## EXERCISE AIM:
Make an exact copy of the records, with the images left out.
[EXTRACTED RECORDS]
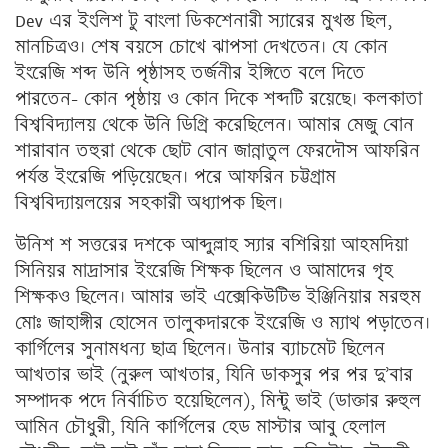
Dev এর ইংলিশ টু বাংলা ডিকশেনারী স্যারের মুখস্ত ছিল,
মানচিত্রও। শেষ বয়সে চোখে ঝাপসা দেখতেন। যে কোন
ইংরেজি শব্দ উনি পৃষ্ঠাসহ তর্জনীর ইঙ্গিতে বলে দিতে
পারতেন- কোন পৃষ্ঠায় ও কোন দিকে শব্দটি রয়েছে। কলকাতা
বিশ্ববিদ্যালয় থেকে উনি ডিগ্রি করেছিলেন। আমার মেজু বোন
শারাবান তহুরা থেকে ছোট বোন জান্নাতুল ফেরদৌস আফরিন
পর্যন্ত ইংরেজি পড়িয়েছেন। পরে আফরিন চট্টগ্রাম
বিশ্ববিদ্যায়লয়ের সহকারী অধ্যাপক ছিল।
উনিশ শ সত্তরের দশকে আব্দুল্লাহ স্যার বশিরিয়া আহমদিয়া
সিনিয়র মাদ্রাসার ইংরেজি শিক্ষক ছিলেন ও আমাদের গৃহ
শিক্ষকও ছিলেন। আমার ভাই এক্সেকিউটিভ ইঞ্জিনিয়ার মরহুম
মোঃ জাহাঙ্গীর হোসেন তালুকদারকে ইংরেজি ও ম্যাথ পড়াতেন।
কার্গিলের সুনামধন্য ছাত্র ছিলেন। উনার ব্যাচমেট ছিলেন
আখতার ভাই (নুরুল আখতার, যিনি ডাকসুর পর পর দু’বার
সম্পাদক পদে নির্বাচিত হয়েছিলেন), মিন্টু ভাই (ডাক্তার রুহুল
আমিন চৌধুরী, যিনি কার্গিলের হেড মাস্টার আবু হেলাল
[/EXTRACTED RECORDS]
## SOLUTION FOR THIS PROBLEM:
Dev এর ইংলিশ টু বাংলা ডিকশেনারী স্যারের মুখস্ত ছিল,
মানচিত্রও। শেষ বয়সে চোখে ঝাপসা দেখতেন। যে কোন
ইংরেজি শব্দ উনি পৃষ্ঠাসহ তর্জনীর ইঙ্গিতে বলে দিতে
পারতেন- কোন পৃষ্ঠায় ও কোন দিকে শব্দটি রয়েছে। কলকাতা
বিশ্ববিদ্যালয় থেকে উনি ডিগ্রি করেছিলেন। আমার মেজু বোন
শারাবান তহুরা থেকে ছোট বোন জান্নাতুল ফেরদৌস আফরিন
পর্যন্ত ইংরেজি পড়িয়েছেন। পরে আফরিন চট্টগ্রাম
বিশ্ববিদ্যায়লয়ের সহকারী অধ্যাপক ছিল।
উনিশ শ সত্তরের দশকে আব্দুল্লাহ স্যার বশিরিয়া আহমদিয়া
সিনিয়র মাদ্রাসার ইংরেজি শিক্ষক ছিলেন ও আমাদের গৃহ
শিক্ষকও ছিলেন। আমার ভাই এক্সেকিউটিভ ইঞ্জিনিয়ার মরহুম
মোঃ জাহাঙ্গীর হোসেন তালুকদারকে ইংরেজি ও ম্যাথ পড়াতেন।
কার্গিলের সুনামধন্য ছাত্র ছিলেন। উনার ব্যাচমেট ছিলেন
আখতার ভাই (নুরুল আখতার, যিনি ডাকসুর পর পর দু’বার
সম্পাদক পদে নির্বাচিত হয়েছিলেন), মিন্টু ভাই (ডাক্তার রুহুল
আমিন চৌধুরী, যিনি কার্গিলের হেড মাস্টার আবু হেলাল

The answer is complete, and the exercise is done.